Copy every line of the records below word for word, leaving out the pictures.

(Supplied information)

-=-=-

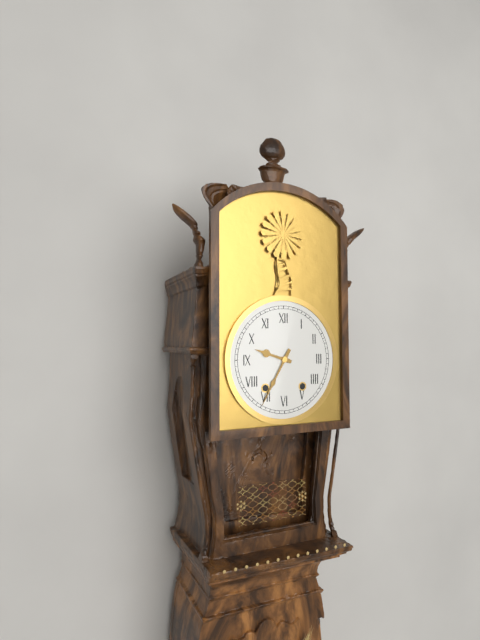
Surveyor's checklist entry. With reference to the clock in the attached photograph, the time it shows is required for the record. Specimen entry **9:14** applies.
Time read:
**9:35**
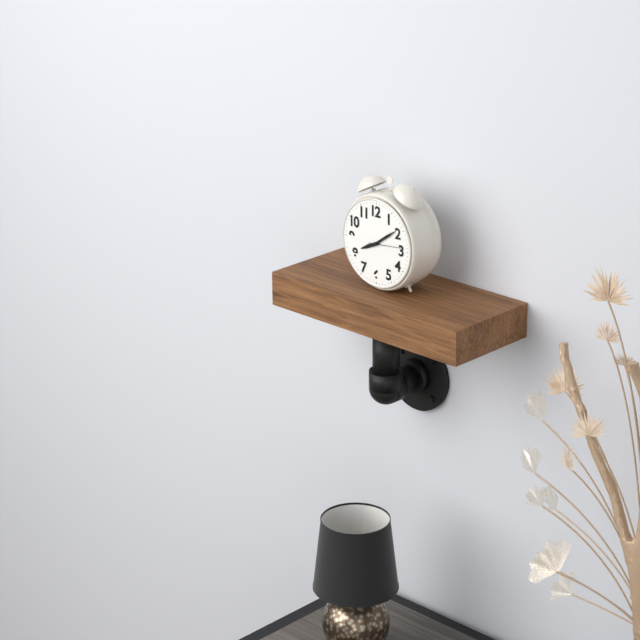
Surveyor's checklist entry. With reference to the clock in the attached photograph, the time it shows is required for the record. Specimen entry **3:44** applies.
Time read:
**8:09**
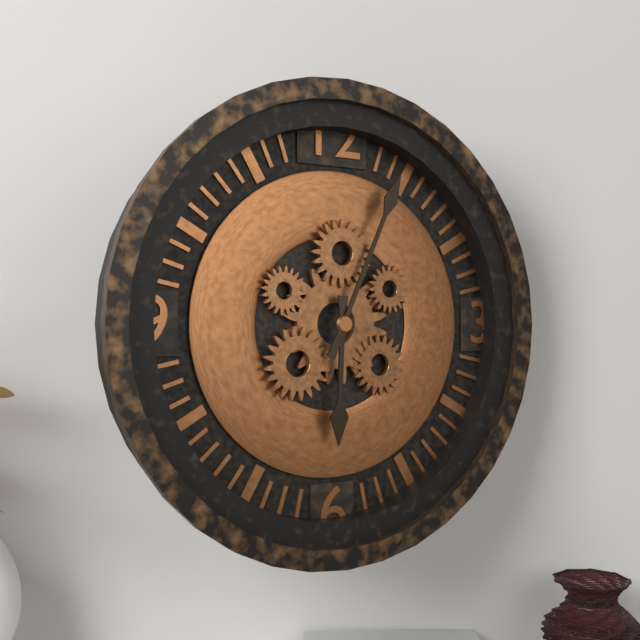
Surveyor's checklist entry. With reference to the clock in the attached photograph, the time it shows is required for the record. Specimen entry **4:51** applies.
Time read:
**6:04**
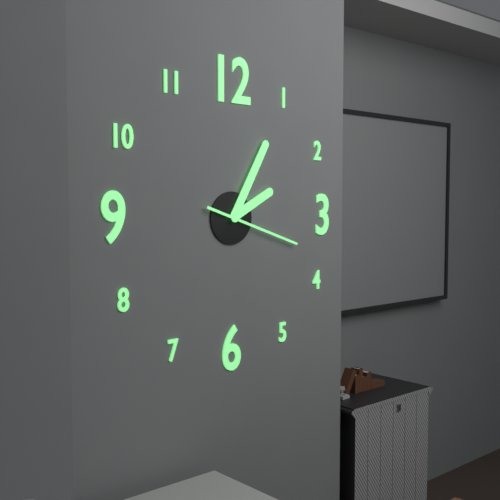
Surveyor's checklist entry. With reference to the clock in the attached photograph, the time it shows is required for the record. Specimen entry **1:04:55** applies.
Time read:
**2:05:18**
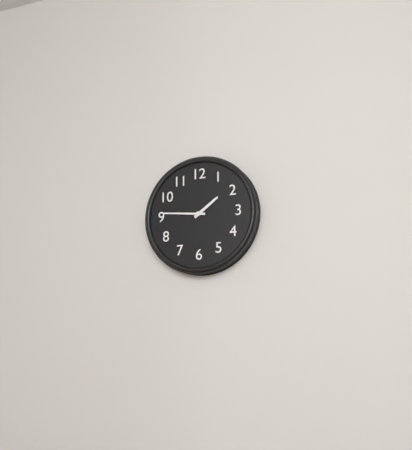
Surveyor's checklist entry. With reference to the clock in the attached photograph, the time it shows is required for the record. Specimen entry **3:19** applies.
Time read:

-=-=-

(Task answer)
Surveyor's checklist entry. With reference to the clock in the attached photograph, the time it shows is required for the record. Specimen entry **9:14** applies.
Time read:
**9:35**
Surveyor's checklist entry. With reference to the clock in the attached photograph, the time it shows is required for the record. Specimen entry **3:44** applies.
Time read:
**8:09**
Surveyor's checklist entry. With reference to the clock in the attached photograph, the time it shows is required for the record. Specimen entry **4:51** applies.
Time read:
**6:04**
Surveyor's checklist entry. With reference to the clock in the attached photograph, the time it shows is required for the record. Specimen entry **1:04:55** applies.
Time read:
**2:05:18**
Surveyor's checklist entry. With reference to the clock in the attached photograph, the time it shows is required for the record. Specimen entry **3:19** applies.
Time read:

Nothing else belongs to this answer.